● TASK PROMPT
The listing below should be printed exactly, though its pictures must not be.

● DATA EXCERPT
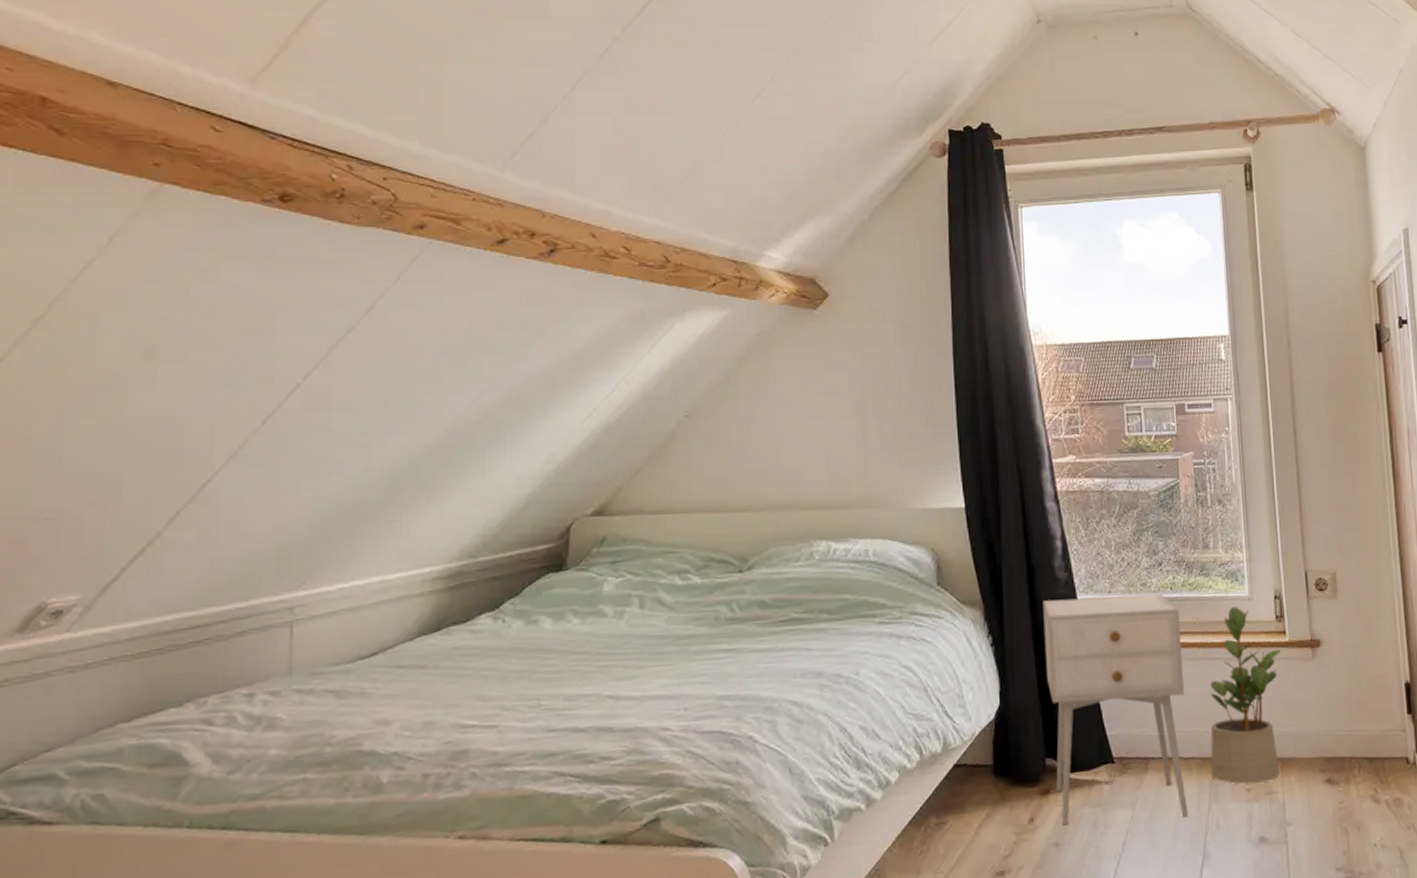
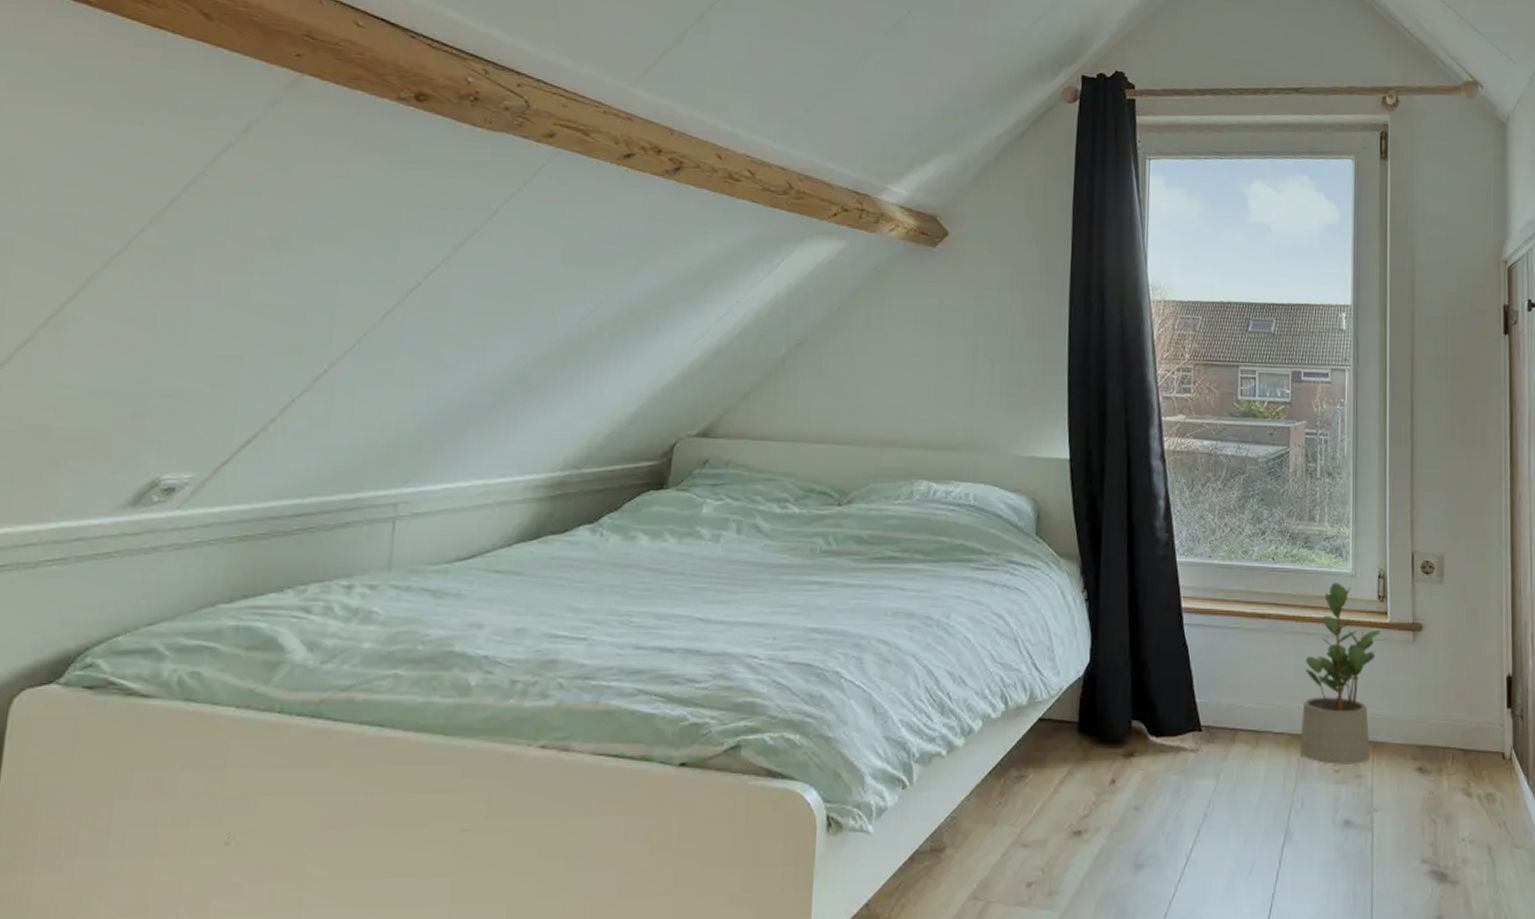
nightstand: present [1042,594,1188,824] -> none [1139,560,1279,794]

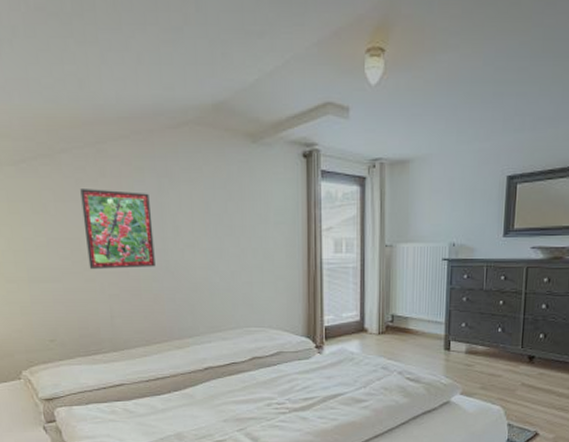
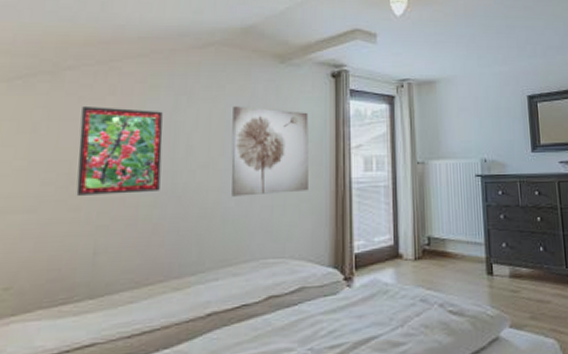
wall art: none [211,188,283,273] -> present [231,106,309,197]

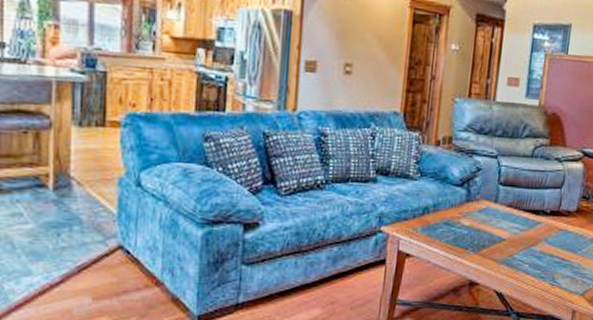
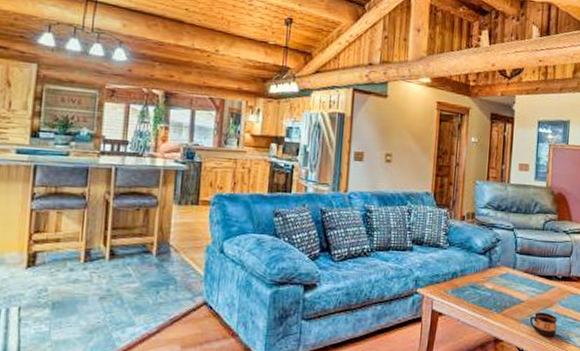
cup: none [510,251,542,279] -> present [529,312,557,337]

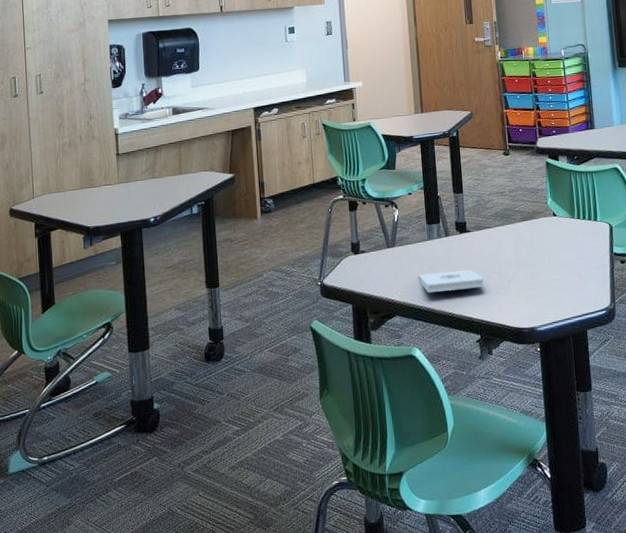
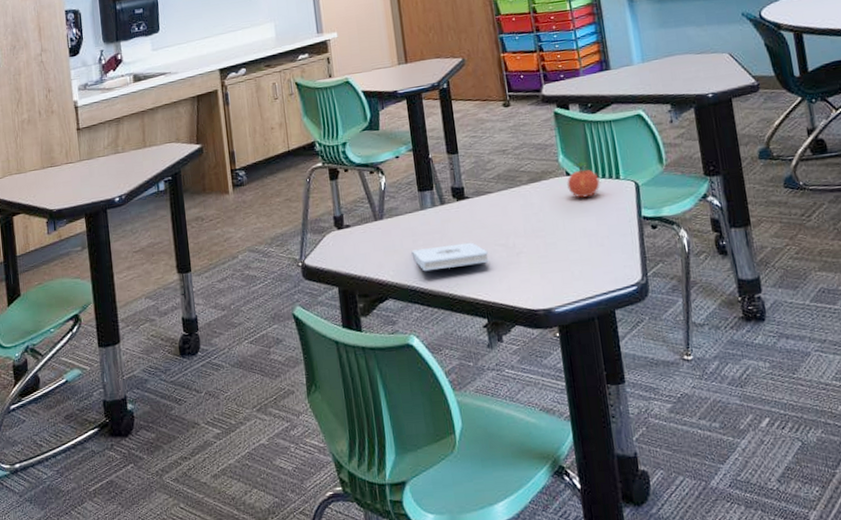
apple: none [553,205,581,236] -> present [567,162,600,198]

● ANSWER SECTION
nightstand: present [1042,594,1188,824] -> none [1139,560,1279,794]

wall art: none [211,188,283,273] -> present [231,106,309,197]

cup: none [510,251,542,279] -> present [529,312,557,337]

apple: none [553,205,581,236] -> present [567,162,600,198]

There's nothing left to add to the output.